[[ THE RECORDS, beginning ]]
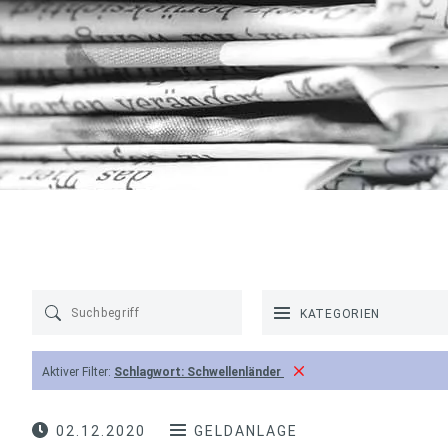
KATEGORIEN
Aktiver Filter:
Schlagwort:
Schwellenländer
02.12.2020
GELDANLAGE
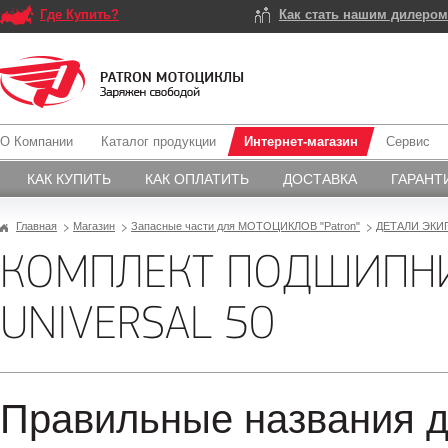
Где Купить?
Как стать нашим дилеро
О Компании
Каталог продукции
Интернет-магазин
Сервис
КАК КУПИТЬ
КАК ОПЛАТИТЬ
ДОСТАВКА
ГАРАНТ
Главная
Магазин
Запасные части для МОТОЦИКЛОВ "Patron"
ДЕТАЛИ ЭКИ
КОМПЛЕКТ ПОДШИПНИ
UNIVERSAL 50
Правильные названия д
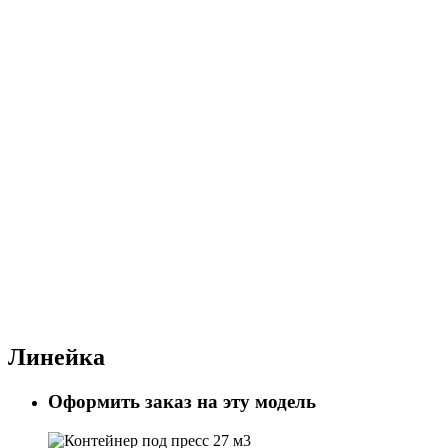
Линейка
Оформить заказ на эту модель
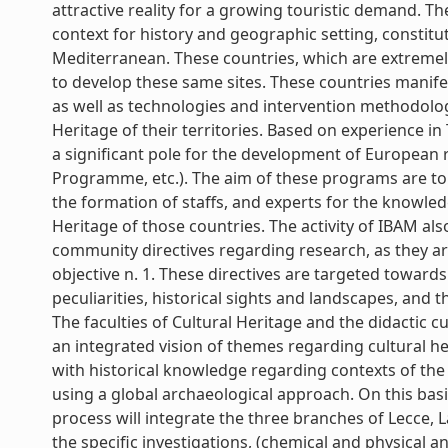
attractive reality for a growing touristic demand. Th
context for history and geographic setting, constitut
Mediterranean. These countries, which are extremely
to develop these same sites. These countries manif
as well as technologies and intervention methodolo
Heritage of their territories. Based on experience i
a significant pole for the development of European
Programme, etc.). The aim of these programs are to
the formation of staffs, and experts for the knowle
Heritage of those countries. The activity of IBAM als
community directives regarding research, as they ar
objective n. 1. These directives are targeted towards t
peculiarities, historical sights and landscapes, and the
The faculties of Cultural Heritage and the didactic 
an integrated vision of themes regarding cultural he
with historical knowledge regarding contexts of th
using a global archaeological approach. On this ba
process will integrate the three branches of Lecce, 
the specific investigations, (chemical and physical a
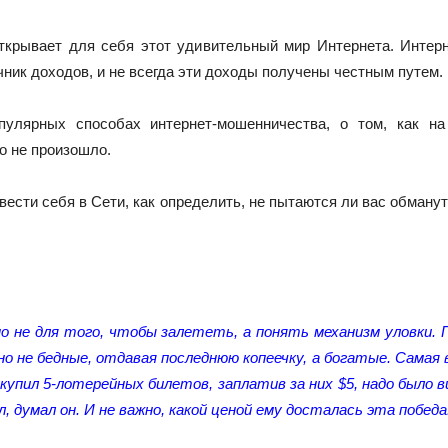
ткрывает для себя этот удивительный мир Интернета. Интер
очник доходов, и не всегда эти доходы получены честным путем.
улярных способах интернет-мошенничества, о том, как на
го не произошло.
вести себя в Сети, как определить, не пытаются ли вас обманут
о не для того, чтобы залететь, а понять механизм уловки. 
но не бедные, отдавая последнюю копеечку, а богатые. Самая 
купил 5-лотерейных билетов, заплатив за них $5, надо было 
, думал он. И не важно, какой ценой ему досталась эта победа!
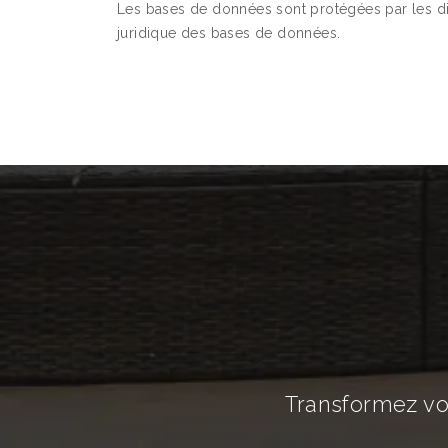
Les bases de données sont protégées par les disp
juridique des bases de données.
Transformez vot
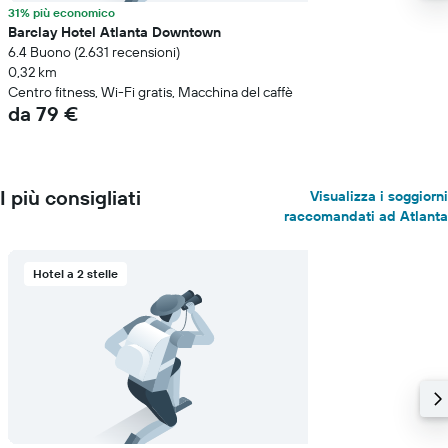
31% più economico
Barclay Hotel Atlanta Downtown
6.4 Buono (2.631 recensioni)
0,32 km
Centro fitness, Wi-Fi gratis, Macchina del caffè
da 79 €
I più consigliati
Visualizza i soggiorni
raccomandati ad Atlanta
Hotel a 2 stelle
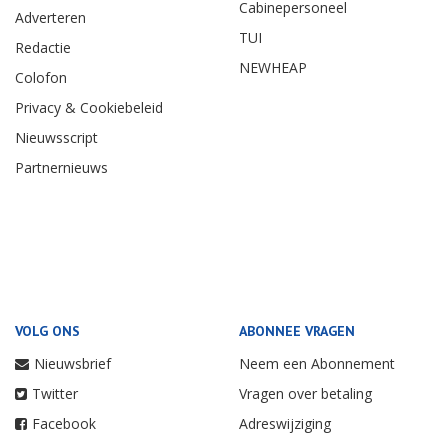
Cabinepersoneel
Adverteren
TUI
Redactie
NEWHEAP
Colofon
Privacy & Cookiebeleid
Nieuwsscript
Partnernieuws
VOLG ONS
ABONNEE VRAGEN
Nieuwsbrief
Neem een Abonnement
Twitter
Vragen over betaling
Facebook
Adreswijziging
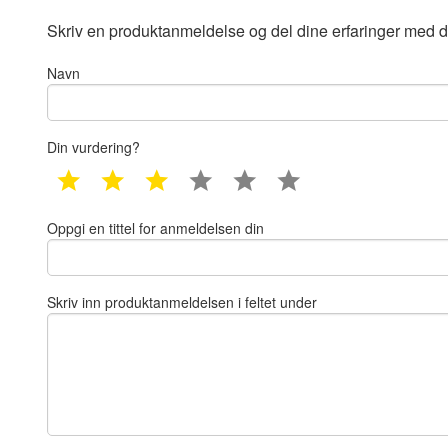
Skriv en produktanmeldelse og del dine erfaringer med d
Navn
Din vurdering?
1 star
2 star
3 star
4 star
5 star
6 star
Oppgi en tittel for anmeldelsen din
Skriv inn produktanmeldelsen i feltet under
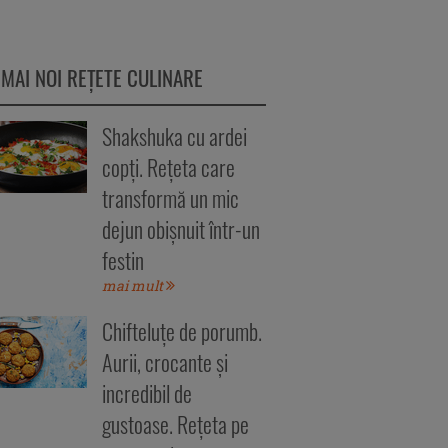
 MAI NOI REȚETE CULINARE
Shakshuka cu ardei
copți. Rețeta care
transformă un mic
dejun obișnuit într-un
festin
mai mult
Chifteluțe de porumb.
Aurii, crocante și
incredibil de
gustoase. Rețeta pe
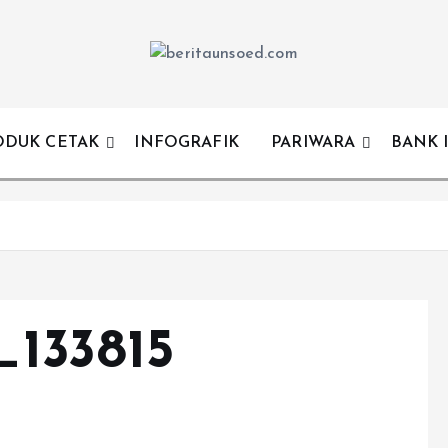
Pemandu Wawasan Almamater
ODUK CETAK
INFOGRAFIK
PARIWARA
BANK 
_133815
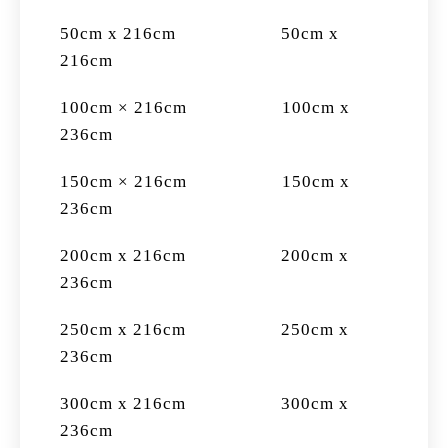
50cm x 216cm
50cm x
216cm
100cm × 216cm 100cm x
236cm
150cm × 216cm 150cm x
236cm
200cm x 216cm 200cm x
236cm
250cm x 216cm 250cm x
236cm
300cm x 216cm 300cm x
236cm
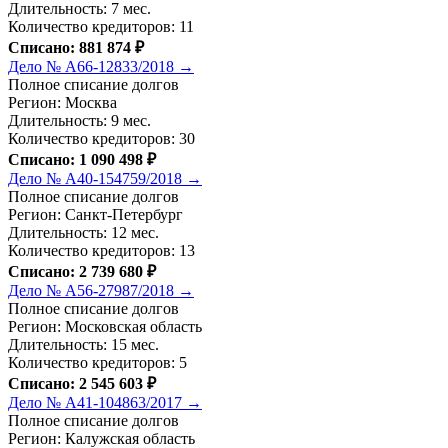
Длительность: 7 мес.
Количество кредиторов: 11
Списано: 881 874 ₽
Дело № А66-12833/2018 →
Полное списание долгов
Регион: Москва
Длительность: 9 мес.
Количество кредиторов: 30
Списано: 1 090 498 ₽
Дело № А40-154759/2018 →
Полное списание долгов
Регион: Санкт-Петербург
Длительность: 12 мес.
Количество кредиторов: 13
Списано: 2 739 680 ₽
Дело № А56-27987/2018 →
Полное списание долгов
Регион: Московская область
Длительность: 15 мес.
Количество кредиторов: 5
Списано: 2 545 603 ₽
Дело № А41-104863/2017 →
Полное списание долгов
Регион: Калужская область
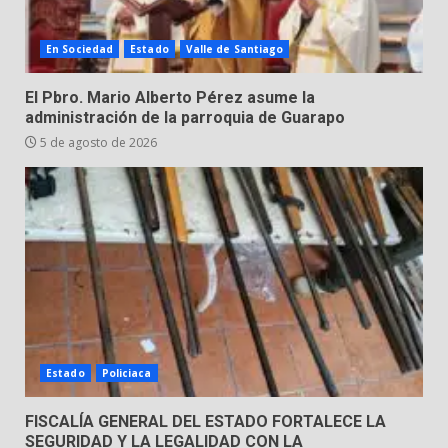
4
3 de agosto de 2026
En Sociedad
Estado
Valle de Santiago
Hombre pierde la vida en
El Pbro. Mario Alberto Pérez asume la
tabiquera
administración de la parroquia de Guarapo
31 de julio de 2026
5 de agosto de 2026
5
Emboscada a policías en Yuriria
31 de julio de 2026
6
Envía Gobierno de la Gente más
de 77 mil
Estado
Policiaca
30 de julio de 2026
7
FISCALÍA GENERAL DEL ESTADO FORTALECE LA
SEGURIDAD Y LA LEGALIDAD CON LA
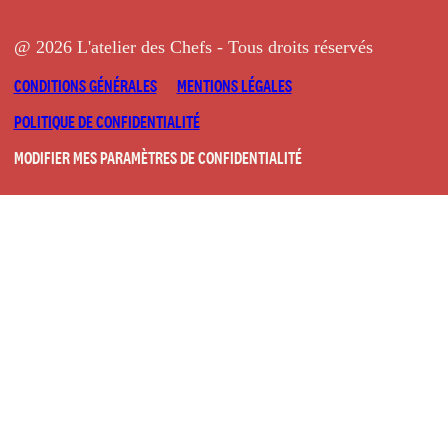
@ 2026 L'atelier des Chefs - Tous droits réservés
CONDITIONS GÉNÉRALES
MENTIONS LÉGALES
POLITIQUE DE CONFIDENTIALITÉ
MODIFIER MES PARAMÈTRES DE CONFIDENTIALITÉ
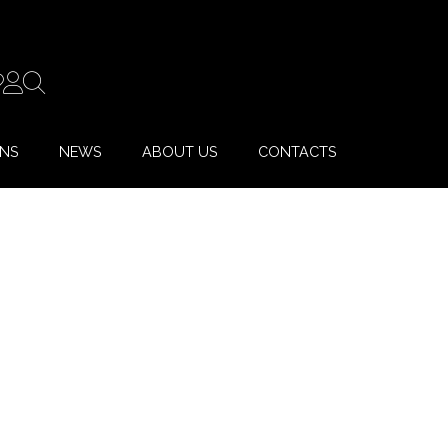
ONS
NEWS
ABOUT US
CONTACTS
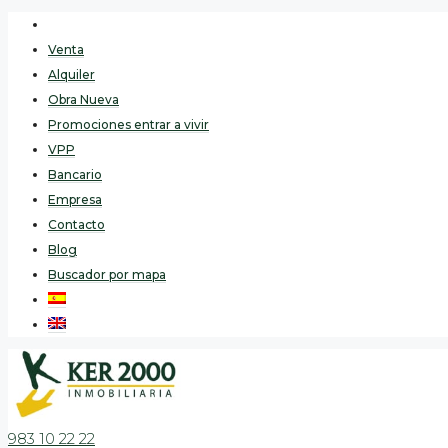
Venta
Alquiler
Obra Nueva
Promociones entrar a vivir
VPP
Bancario
Empresa
Contacto
Blog
Buscador por mapa
983 10 22 22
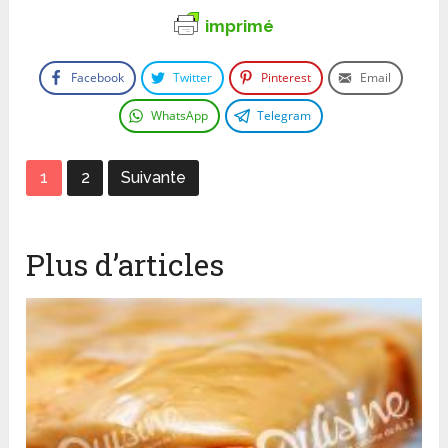
imprimé
Facebook
Twitter
Pinterest
Email
WhatsApp
Telegram
1
2
Suivante
Plus d’articles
[[ THE RECORDS, end ]]
How many lines of the records above contain the word "historical"? Give only the number.

- TASK OUTPUT
2